**Instruction**.
Set out exactly, line by line, the stretch of data below that begins at the line containing "разработаны для оперативного" and ends at the line containing "потерялся, к примеру, 30", with both ends kept.

**Entries provided**.

——

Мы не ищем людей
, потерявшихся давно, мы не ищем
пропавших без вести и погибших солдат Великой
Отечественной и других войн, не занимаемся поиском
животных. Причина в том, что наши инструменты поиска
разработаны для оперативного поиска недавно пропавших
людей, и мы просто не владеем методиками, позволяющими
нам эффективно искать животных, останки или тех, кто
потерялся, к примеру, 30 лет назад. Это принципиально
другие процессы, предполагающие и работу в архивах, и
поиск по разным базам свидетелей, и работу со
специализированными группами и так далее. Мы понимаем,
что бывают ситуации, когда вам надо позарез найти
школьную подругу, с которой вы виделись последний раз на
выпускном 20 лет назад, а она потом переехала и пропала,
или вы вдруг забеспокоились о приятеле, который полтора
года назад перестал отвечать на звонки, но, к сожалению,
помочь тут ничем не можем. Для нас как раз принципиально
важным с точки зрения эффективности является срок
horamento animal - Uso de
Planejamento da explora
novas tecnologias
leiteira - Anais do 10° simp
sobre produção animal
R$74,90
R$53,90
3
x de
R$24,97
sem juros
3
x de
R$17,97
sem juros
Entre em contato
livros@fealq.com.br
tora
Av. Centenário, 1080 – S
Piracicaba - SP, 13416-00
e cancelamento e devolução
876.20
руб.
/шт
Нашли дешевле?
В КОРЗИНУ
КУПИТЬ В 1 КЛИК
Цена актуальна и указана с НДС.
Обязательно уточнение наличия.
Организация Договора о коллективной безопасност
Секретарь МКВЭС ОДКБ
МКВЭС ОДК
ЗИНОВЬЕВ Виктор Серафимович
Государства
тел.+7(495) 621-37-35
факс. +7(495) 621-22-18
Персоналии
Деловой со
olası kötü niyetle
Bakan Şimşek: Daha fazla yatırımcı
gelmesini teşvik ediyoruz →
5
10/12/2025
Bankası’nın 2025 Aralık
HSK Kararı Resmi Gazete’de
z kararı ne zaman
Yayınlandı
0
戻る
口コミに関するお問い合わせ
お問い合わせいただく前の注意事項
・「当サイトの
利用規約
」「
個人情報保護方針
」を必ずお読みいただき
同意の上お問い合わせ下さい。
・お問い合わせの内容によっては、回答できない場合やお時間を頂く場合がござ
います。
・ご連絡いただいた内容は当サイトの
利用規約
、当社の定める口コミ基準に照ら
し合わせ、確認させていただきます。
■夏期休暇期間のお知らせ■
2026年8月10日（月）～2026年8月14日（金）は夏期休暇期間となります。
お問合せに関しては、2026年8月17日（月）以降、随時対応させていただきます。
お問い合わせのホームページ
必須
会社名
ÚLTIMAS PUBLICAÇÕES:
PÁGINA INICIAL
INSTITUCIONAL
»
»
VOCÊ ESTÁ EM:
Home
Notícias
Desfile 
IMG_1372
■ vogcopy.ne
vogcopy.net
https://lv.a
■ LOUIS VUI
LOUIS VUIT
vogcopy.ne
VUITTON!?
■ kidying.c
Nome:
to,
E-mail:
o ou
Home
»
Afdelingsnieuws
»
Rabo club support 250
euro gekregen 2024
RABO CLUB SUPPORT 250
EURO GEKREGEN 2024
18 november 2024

——

**Answer box**.
разработаны для оперативного поиска недавно пропавших
людей, и мы просто не владеем методиками, позволяющими
нам эффективно искать животных, останки или тех, кто
потерялся, к примеру, 30 лет назад. Это принципиально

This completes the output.